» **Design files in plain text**
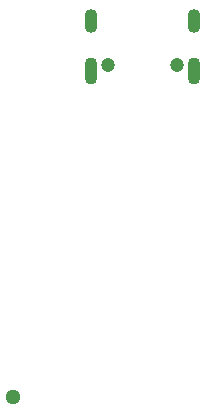
<source format=gbr>
%TF.GenerationSoftware,Altium Limited,Altium Designer,21.7.2 (23)*%
G04 Layer_Color=16711935*
%FSLAX45Y45*%
%MOMM*%
%TF.SameCoordinates,838FB56E-0ED7-4152-9A2E-8E5145BDEB09*%
%TF.FilePolarity,Negative*%
%TF.FileFunction,Soldermask,Bot*%
%TF.Part,Single*%
G01*
G75*
%TA.AperFunction,WasherPad*%
%ADD50C,1.29200*%
%TA.AperFunction,ComponentPad*%
%ADD51C,1.20000*%
%ADD52O,1.10000X2.30000*%
%ADD53O,1.10000X2.00000*%
D50*
X-1100000Y-950000D02*
D03*
D51*
X-290000Y1865000D02*
D03*
X290000D02*
D03*
D52*
X432500Y1815000D02*
D03*
X-432500D02*
D03*
D53*
Y2235000D02*
D03*
X432500D02*
D03*
%TF.MD5,d36ae285e0cfac7bd0001c7bae8b6100*%
M02*

</source>
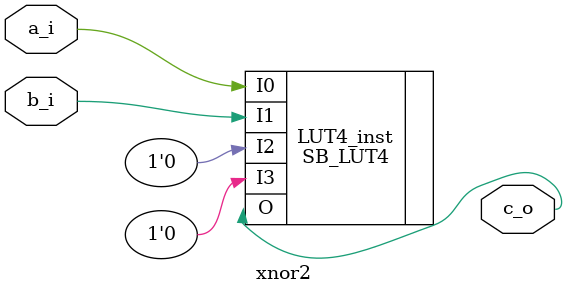
<source format=sv>

module xnor2
  (input [0:0] a_i
  ,input [0:0] b_i
  ,output [0:0] c_o);

   // Your code here:
  SB_LUT4 
  #(.LUT_INIT(16'b0000_0000_0000_1001))
  LUT4_inst
  (.O(c_o)
  ,.I0(a_i)
  ,.I1(b_i)
  ,.I2(1'b0)
  ,.I3(1'b0)
  );

endmodule

</source>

» **PROBLEM DETAILS**
Each line above should be output exactly, apart from the pictures.

» **REPLY**
<source format=gbr>
%TF.GenerationSoftware,Altium Limited,Altium Designer,21.7.2 (23)*%
G04 Layer_Color=16711935*
%FSLAX45Y45*%
%MOMM*%
%TF.SameCoordinates,838FB56E-0ED7-4152-9A2E-8E5145BDEB09*%
%TF.FilePolarity,Negative*%
%TF.FileFunction,Soldermask,Bot*%
%TF.Part,Single*%
G01*
G75*
%TA.AperFunction,WasherPad*%
%ADD50C,1.29200*%
%TA.AperFunction,ComponentPad*%
%ADD51C,1.20000*%
%ADD52O,1.10000X2.30000*%
%ADD53O,1.10000X2.00000*%
D50*
X-1100000Y-950000D02*
D03*
D51*
X-290000Y1865000D02*
D03*
X290000D02*
D03*
D52*
X432500Y1815000D02*
D03*
X-432500D02*
D03*
D53*
Y2235000D02*
D03*
X432500D02*
D03*
%TF.MD5,d36ae285e0cfac7bd0001c7bae8b6100*%
M02*

</source>
<source format=sv>

module xnor2
  (input [0:0] a_i
  ,input [0:0] b_i
  ,output [0:0] c_o);

   // Your code here:
  SB_LUT4 
  #(.LUT_INIT(16'b0000_0000_0000_1001))
  LUT4_inst
  (.O(c_o)
  ,.I0(a_i)
  ,.I1(b_i)
  ,.I2(1'b0)
  ,.I3(1'b0)
  );

endmodule

</source>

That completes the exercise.